Tala Madani: Biscuits accompanies the first North American survey of the Iranian-born artist’s paintings and animations. Organized by The Museum of Contemporary Art, Los Angeles (MOCA), the exhibition brings together fifteen years of the artist’s incisive work, highlighting the often absurd socio-cultural dynamics enacted within Madani’s art and, more broadly, the potent and combustible relationship between art history and global history. The publication is the most comprehensive on Madani’s work to date. Paintings and animations from Madani’s major series dating from 2005 to the present are represented by approximately eighty plates, which offer a rare look at the rich process by which the artist develops her ribald menagerie of characters. The catalogue also features a conversation between Madani and Ali Subotnick, guest curator of the exhibition, as well as new essays by Rebecca Lowery, MOCA Assistant Curator; Maggie Nelson, acclaimed Los Angeles-based writer; and Evan Calder Williams, Associate Professor at the Center for Curatorial Studies, Bard College. These essays range from personal to critical, encompassing contemplations of motherhood and sexual politics, as well as contextualizing Madani’s work in art history.
This publication is available for purchase in relation to the Henry’s exhibition, Tala Madani: Be flat.
Tala Madani (b. 1981, Tehran, Iran) makes paintings and animations whose indelible images bring together wide-ranging modes of critique, prompting reflection on gender, political authority, and questions of who and what gets represented in art. Her work is populated by mostly naked, bald, middle-aged men engaged in acts that push their bodies to their limits. Bodily fluids and beams of light emerge from their orifices, generating metaphors for the tactile expressivity of paint. In Madani’s work, slapstick humor is inseparable from violence and creation is synonymous with destruction, reflecting a complex and gut-level vision of contemporary power imbalances of all kinds. Her approach to figuration combines the radical morphology of a modernist with a contemporary sense of sequencing, movement, and speed. Thus, her work finds some of its most powerful echoes in cartoons, cinema, and other popular durational forms.

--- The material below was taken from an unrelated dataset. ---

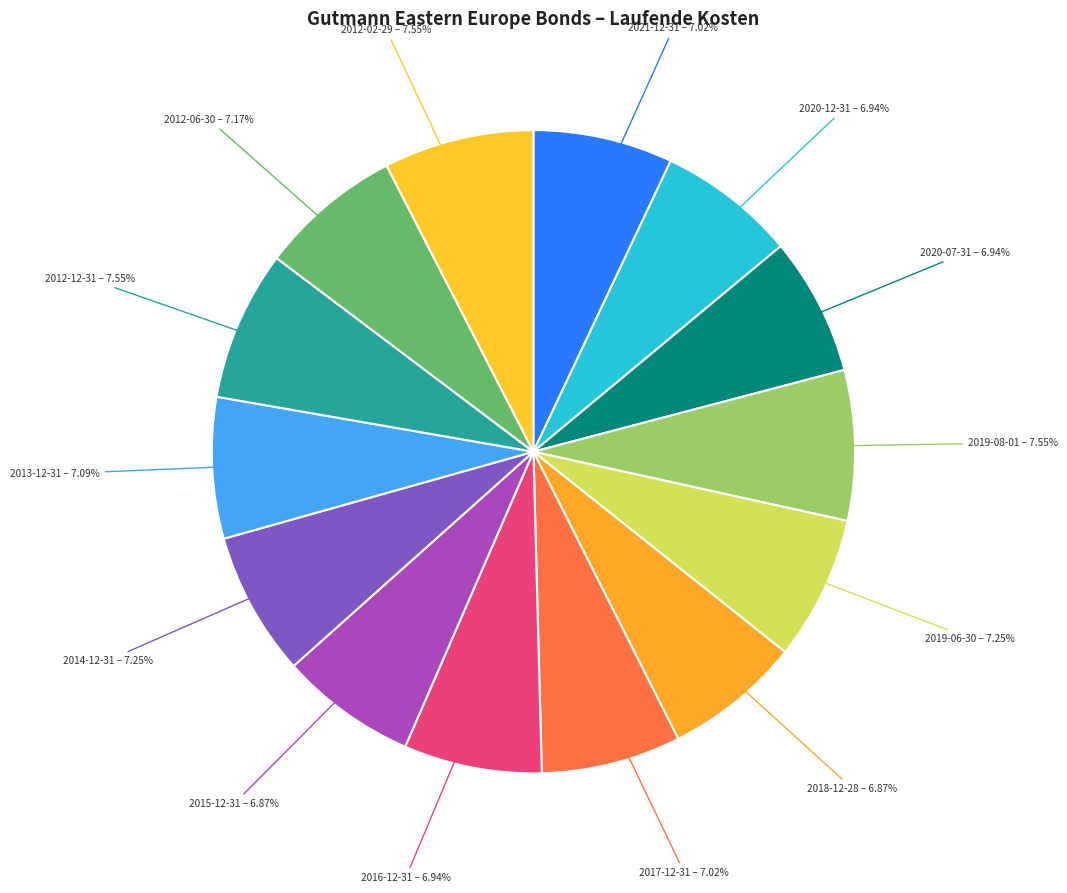

Is there a majority slice in this chart?

No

Madani has been the subject of solo exhibitions at museums worldwide, including The Museum of Contemporary Art, Los Angeles (2023); Start Museum, Shanghai (2020); Mori Art Museum, Tokyo (2019); Secession, Vienna (2019); Portikus, Frankfurt (2019); La Panacée, Montpellier, France (2017); MIT List Visual Arts Center, Cambridge, Massachusetts (2016); Contemporary Art Museum St. Louis (2016); Nottingham Contemporary, England (2014); and Moderna Museet, Malmö and Moderna Museet, Stockholm, Sweden (2013). She participated in the 16th Istanbul Biennial: The Seventh Continent, Istanbul, Turkey (2019); Whitney Biennial 2017, Whitney Museum of American Art, New York; and Made in L.A. 2014, Hammer Museum, Los Angeles, among many other international group exhibitions. Madani’s work is in the permanent collections of many institutions, including Moderna Museet, Stockholm and Malmö, Sweden; Guggenheim Museum, New York; Museum of Contemporary Art, Los Angeles; Museum of Modern Art, New York; Stedelijk Museum, Amsterdam; Tate Modern, London; Mori Art Museum, Tokyo; and Whitney Museum of American Art, New York. Madani lives and works in Los Angeles.